*REQUIREMENTS*
Can you reproduce the listing below with each "scientific name" renamed to "taxon name" and everything else left unchanged?

*EXERCISE MATERIALS*
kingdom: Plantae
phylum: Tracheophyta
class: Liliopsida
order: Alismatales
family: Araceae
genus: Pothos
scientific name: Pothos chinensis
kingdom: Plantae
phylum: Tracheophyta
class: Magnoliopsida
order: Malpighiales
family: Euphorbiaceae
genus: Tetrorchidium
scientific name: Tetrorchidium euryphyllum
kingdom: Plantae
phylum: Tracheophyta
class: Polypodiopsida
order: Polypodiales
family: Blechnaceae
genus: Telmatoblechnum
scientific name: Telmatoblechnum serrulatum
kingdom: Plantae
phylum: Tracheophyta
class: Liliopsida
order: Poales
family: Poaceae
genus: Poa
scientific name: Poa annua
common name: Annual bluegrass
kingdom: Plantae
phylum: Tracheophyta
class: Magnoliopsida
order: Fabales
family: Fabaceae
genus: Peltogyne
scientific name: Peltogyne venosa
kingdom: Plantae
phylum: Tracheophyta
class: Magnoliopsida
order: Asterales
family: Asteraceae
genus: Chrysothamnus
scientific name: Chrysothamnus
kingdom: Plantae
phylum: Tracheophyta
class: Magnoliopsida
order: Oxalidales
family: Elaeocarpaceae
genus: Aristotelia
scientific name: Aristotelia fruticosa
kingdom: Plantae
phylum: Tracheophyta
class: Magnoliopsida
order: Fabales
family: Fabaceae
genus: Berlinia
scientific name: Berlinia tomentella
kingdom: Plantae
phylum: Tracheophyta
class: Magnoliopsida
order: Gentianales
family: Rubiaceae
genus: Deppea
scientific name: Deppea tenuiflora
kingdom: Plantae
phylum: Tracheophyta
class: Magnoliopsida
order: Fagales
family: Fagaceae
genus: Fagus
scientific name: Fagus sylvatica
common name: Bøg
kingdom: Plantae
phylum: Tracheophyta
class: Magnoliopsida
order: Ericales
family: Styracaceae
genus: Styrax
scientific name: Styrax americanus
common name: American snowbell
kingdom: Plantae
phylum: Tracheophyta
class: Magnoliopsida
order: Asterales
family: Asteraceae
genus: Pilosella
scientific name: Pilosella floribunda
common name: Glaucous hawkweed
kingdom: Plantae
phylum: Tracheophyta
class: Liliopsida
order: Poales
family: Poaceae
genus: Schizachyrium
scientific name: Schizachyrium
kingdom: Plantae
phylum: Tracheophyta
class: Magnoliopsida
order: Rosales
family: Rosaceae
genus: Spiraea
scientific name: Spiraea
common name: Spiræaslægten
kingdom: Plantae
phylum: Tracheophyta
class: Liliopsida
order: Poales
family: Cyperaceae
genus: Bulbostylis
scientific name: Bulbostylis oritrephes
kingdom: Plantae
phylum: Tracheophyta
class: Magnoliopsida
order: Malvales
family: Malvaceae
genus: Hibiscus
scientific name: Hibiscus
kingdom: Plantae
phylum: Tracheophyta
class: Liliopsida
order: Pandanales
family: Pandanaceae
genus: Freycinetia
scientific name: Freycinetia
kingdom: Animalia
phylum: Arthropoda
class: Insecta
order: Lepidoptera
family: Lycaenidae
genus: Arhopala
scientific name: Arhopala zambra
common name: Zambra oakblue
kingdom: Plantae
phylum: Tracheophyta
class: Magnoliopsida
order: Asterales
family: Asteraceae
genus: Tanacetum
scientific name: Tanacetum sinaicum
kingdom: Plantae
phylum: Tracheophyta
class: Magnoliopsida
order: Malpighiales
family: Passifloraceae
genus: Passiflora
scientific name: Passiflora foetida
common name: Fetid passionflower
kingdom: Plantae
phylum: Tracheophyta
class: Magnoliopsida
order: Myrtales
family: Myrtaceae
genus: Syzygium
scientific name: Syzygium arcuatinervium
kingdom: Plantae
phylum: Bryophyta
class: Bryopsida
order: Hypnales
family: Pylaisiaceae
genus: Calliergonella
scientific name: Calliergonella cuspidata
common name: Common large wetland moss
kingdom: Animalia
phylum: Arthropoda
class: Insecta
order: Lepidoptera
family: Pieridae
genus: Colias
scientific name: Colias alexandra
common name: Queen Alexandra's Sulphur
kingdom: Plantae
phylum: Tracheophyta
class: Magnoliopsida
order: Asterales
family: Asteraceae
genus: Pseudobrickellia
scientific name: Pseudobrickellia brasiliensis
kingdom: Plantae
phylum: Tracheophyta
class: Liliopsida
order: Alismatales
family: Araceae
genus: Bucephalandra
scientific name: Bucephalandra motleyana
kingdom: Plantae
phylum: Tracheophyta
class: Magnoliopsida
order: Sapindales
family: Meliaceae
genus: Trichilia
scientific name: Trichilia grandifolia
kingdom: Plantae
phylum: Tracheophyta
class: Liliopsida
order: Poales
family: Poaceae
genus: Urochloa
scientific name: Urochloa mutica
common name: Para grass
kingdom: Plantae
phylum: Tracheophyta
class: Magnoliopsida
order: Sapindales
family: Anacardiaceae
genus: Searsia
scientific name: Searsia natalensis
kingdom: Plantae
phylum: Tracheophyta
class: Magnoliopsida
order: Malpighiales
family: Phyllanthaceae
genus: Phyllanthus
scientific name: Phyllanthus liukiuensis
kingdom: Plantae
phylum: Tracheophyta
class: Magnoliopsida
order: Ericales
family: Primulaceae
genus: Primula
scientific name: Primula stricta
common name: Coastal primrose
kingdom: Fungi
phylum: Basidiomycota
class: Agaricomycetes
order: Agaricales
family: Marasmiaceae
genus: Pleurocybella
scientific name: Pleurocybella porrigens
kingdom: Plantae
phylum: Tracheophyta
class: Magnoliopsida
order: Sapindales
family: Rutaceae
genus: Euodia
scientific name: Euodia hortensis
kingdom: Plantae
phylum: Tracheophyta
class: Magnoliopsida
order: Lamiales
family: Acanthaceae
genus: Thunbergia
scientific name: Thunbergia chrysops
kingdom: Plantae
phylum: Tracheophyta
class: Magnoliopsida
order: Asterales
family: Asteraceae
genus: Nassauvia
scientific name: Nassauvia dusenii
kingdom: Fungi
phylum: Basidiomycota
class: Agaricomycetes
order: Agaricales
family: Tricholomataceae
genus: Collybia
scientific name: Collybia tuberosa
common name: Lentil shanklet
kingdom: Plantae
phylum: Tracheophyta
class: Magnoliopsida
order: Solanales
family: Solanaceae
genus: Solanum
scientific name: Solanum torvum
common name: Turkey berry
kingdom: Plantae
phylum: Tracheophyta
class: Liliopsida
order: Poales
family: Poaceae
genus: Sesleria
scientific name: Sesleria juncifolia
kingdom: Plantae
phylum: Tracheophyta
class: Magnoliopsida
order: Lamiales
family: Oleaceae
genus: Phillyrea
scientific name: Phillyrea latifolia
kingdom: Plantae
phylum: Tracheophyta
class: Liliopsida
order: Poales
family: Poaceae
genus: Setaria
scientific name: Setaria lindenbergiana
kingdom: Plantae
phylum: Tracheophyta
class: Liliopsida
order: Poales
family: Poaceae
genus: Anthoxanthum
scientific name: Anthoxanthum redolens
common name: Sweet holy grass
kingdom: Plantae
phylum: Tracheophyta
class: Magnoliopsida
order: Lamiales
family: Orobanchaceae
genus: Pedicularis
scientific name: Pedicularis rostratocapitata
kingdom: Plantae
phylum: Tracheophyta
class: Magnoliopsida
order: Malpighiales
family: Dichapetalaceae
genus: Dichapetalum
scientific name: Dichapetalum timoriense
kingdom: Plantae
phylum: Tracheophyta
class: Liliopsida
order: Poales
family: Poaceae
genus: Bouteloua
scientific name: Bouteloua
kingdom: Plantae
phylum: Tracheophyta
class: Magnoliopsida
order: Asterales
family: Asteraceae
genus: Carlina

*EXERCISE SOLUTION*
kingdom: Plantae
phylum: Tracheophyta
class: Liliopsida
order: Alismatales
family: Araceae
genus: Pothos
taxon name: Pothos chinensis
kingdom: Plantae
phylum: Tracheophyta
class: Magnoliopsida
order: Malpighiales
family: Euphorbiaceae
genus: Tetrorchidium
taxon name: Tetrorchidium euryphyllum
kingdom: Plantae
phylum: Tracheophyta
class: Polypodiopsida
order: Polypodiales
family: Blechnaceae
genus: Telmatoblechnum
taxon name: Telmatoblechnum serrulatum
kingdom: Plantae
phylum: Tracheophyta
class: Liliopsida
order: Poales
family: Poaceae
genus: Poa
taxon name: Poa annua
common name: Annual bluegrass
kingdom: Plantae
phylum: Tracheophyta
class: Magnoliopsida
order: Fabales
family: Fabaceae
genus: Peltogyne
taxon name: Peltogyne venosa
kingdom: Plantae
phylum: Tracheophyta
class: Magnoliopsida
order: Asterales
family: Asteraceae
genus: Chrysothamnus
taxon name: Chrysothamnus
kingdom: Plantae
phylum: Tracheophyta
class: Magnoliopsida
order: Oxalidales
family: Elaeocarpaceae
genus: Aristotelia
taxon name: Aristotelia fruticosa
kingdom: Plantae
phylum: Tracheophyta
class: Magnoliopsida
order: Fabales
family: Fabaceae
genus: Berlinia
taxon name: Berlinia tomentella
kingdom: Plantae
phylum: Tracheophyta
class: Magnoliopsida
order: Gentianales
family: Rubiaceae
genus: Deppea
taxon name: Deppea tenuiflora
kingdom: Plantae
phylum: Tracheophyta
class: Magnoliopsida
order: Fagales
family: Fagaceae
genus: Fagus
taxon name: Fagus sylvatica
common name: Bøg
kingdom: Plantae
phylum: Tracheophyta
class: Magnoliopsida
order: Ericales
family: Styracaceae
genus: Styrax
taxon name: Styrax americanus
common name: American snowbell
kingdom: Plantae
phylum: Tracheophyta
class: Magnoliopsida
order: Asterales
family: Asteraceae
genus: Pilosella
taxon name: Pilosella floribunda
common name: Glaucous hawkweed
kingdom: Plantae
phylum: Tracheophyta
class: Liliopsida
order: Poales
family: Poaceae
genus: Schizachyrium
taxon name: Schizachyrium
kingdom: Plantae
phylum: Tracheophyta
class: Magnoliopsida
order: Rosales
family: Rosaceae
genus: Spiraea
taxon name: Spiraea
common name: Spiræaslægten
kingdom: Plantae
phylum: Tracheophyta
class: Liliopsida
order: Poales
family: Cyperaceae
genus: Bulbostylis
taxon name: Bulbostylis oritrephes
kingdom: Plantae
phylum: Tracheophyta
class: Magnoliopsida
order: Malvales
family: Malvaceae
genus: Hibiscus
taxon name: Hibiscus
kingdom: Plantae
phylum: Tracheophyta
class: Liliopsida
order: Pandanales
family: Pandanaceae
genus: Freycinetia
taxon name: Freycinetia
kingdom: Animalia
phylum: Arthropoda
class: Insecta
order: Lepidoptera
family: Lycaenidae
genus: Arhopala
taxon name: Arhopala zambra
common name: Zambra oakblue
kingdom: Plantae
phylum: Tracheophyta
class: Magnoliopsida
order: Asterales
family: Asteraceae
genus: Tanacetum
taxon name: Tanacetum sinaicum
kingdom: Plantae
phylum: Tracheophyta
class: Magnoliopsida
order: Malpighiales
family: Passifloraceae
genus: Passiflora
taxon name: Passiflora foetida
common name: Fetid passionflower
kingdom: Plantae
phylum: Tracheophyta
class: Magnoliopsida
order: Myrtales
family: Myrtaceae
genus: Syzygium
taxon name: Syzygium arcuatinervium
kingdom: Plantae
phylum: Bryophyta
class: Bryopsida
order: Hypnales
family: Pylaisiaceae
genus: Calliergonella
taxon name: Calliergonella cuspidata
common name: Common large wetland moss
kingdom: Animalia
phylum: Arthropoda
class: Insecta
order: Lepidoptera
family: Pieridae
genus: Colias
taxon name: Colias alexandra
common name: Queen Alexandra's Sulphur
kingdom: Plantae
phylum: Tracheophyta
class: Magnoliopsida
order: Asterales
family: Asteraceae
genus: Pseudobrickellia
taxon name: Pseudobrickellia brasiliensis
kingdom: Plantae
phylum: Tracheophyta
class: Liliopsida
order: Alismatales
family: Araceae
genus: Bucephalandra
taxon name: Bucephalandra motleyana
kingdom: Plantae
phylum: Tracheophyta
class: Magnoliopsida
order: Sapindales
family: Meliaceae
genus: Trichilia
taxon name: Trichilia grandifolia
kingdom: Plantae
phylum: Tracheophyta
class: Liliopsida
order: Poales
family: Poaceae
genus: Urochloa
taxon name: Urochloa mutica
common name: Para grass
kingdom: Plantae
phylum: Tracheophyta
class: Magnoliopsida
order: Sapindales
family: Anacardiaceae
genus: Searsia
taxon name: Searsia natalensis
kingdom: Plantae
phylum: Tracheophyta
class: Magnoliopsida
order: Malpighiales
family: Phyllanthaceae
genus: Phyllanthus
taxon name: Phyllanthus liukiuensis
kingdom: Plantae
phylum: Tracheophyta
class: Magnoliopsida
order: Ericales
family: Primulaceae
genus: Primula
taxon name: Primula stricta
common name: Coastal primrose
kingdom: Fungi
phylum: Basidiomycota
class: Agaricomycetes
order: Agaricales
family: Marasmiaceae
genus: Pleurocybella
taxon name: Pleurocybella porrigens
kingdom: Plantae
phylum: Tracheophyta
class: Magnoliopsida
order: Sapindales
family: Rutaceae
genus: Euodia
taxon name: Euodia hortensis
kingdom: Plantae
phylum: Tracheophyta
class: Magnoliopsida
order: Lamiales
family: Acanthaceae
genus: Thunbergia
taxon name: Thunbergia chrysops
kingdom: Plantae
phylum: Tracheophyta
class: Magnoliopsida
order: Asterales
family: Asteraceae
genus: Nassauvia
taxon name: Nassauvia dusenii
kingdom: Fungi
phylum: Basidiomycota
class: Agaricomycetes
order: Agaricales
family: Tricholomataceae
genus: Collybia
taxon name: Collybia tuberosa
common name: Lentil shanklet
kingdom: Plantae
phylum: Tracheophyta
class: Magnoliopsida
order: Solanales
family: Solanaceae
genus: Solanum
taxon name: Solanum torvum
common name: Turkey berry
kingdom: Plantae
phylum: Tracheophyta
class: Liliopsida
order: Poales
family: Poaceae
genus: Sesleria
taxon name: Sesleria juncifolia
kingdom: Plantae
phylum: Tracheophyta
class: Magnoliopsida
order: Lamiales
family: Oleaceae
genus: Phillyrea
taxon name: Phillyrea latifolia
kingdom: Plantae
phylum: Tracheophyta
class: Liliopsida
order: Poales
family: Poaceae
genus: Setaria
taxon name: Setaria lindenbergiana
kingdom: Plantae
phylum: Tracheophyta
class: Liliopsida
order: Poales
family: Poaceae
genus: Anthoxanthum
taxon name: Anthoxanthum redolens
common name: Sweet holy grass
kingdom: Plantae
phylum: Tracheophyta
class: Magnoliopsida
order: Lamiales
family: Orobanchaceae
genus: Pedicularis
taxon name: Pedicularis rostratocapitata
kingdom: Plantae
phylum: Tracheophyta
class: Magnoliopsida
order: Malpighiales
family: Dichapetalaceae
genus: Dichapetalum
taxon name: Dichapetalum timoriense
kingdom: Plantae
phylum: Tracheophyta
class: Liliopsida
order: Poales
family: Poaceae
genus: Bouteloua
taxon name: Bouteloua
kingdom: Plantae
phylum: Tracheophyta
class: Magnoliopsida
order: Asterales
family: Asteraceae
genus: Carlina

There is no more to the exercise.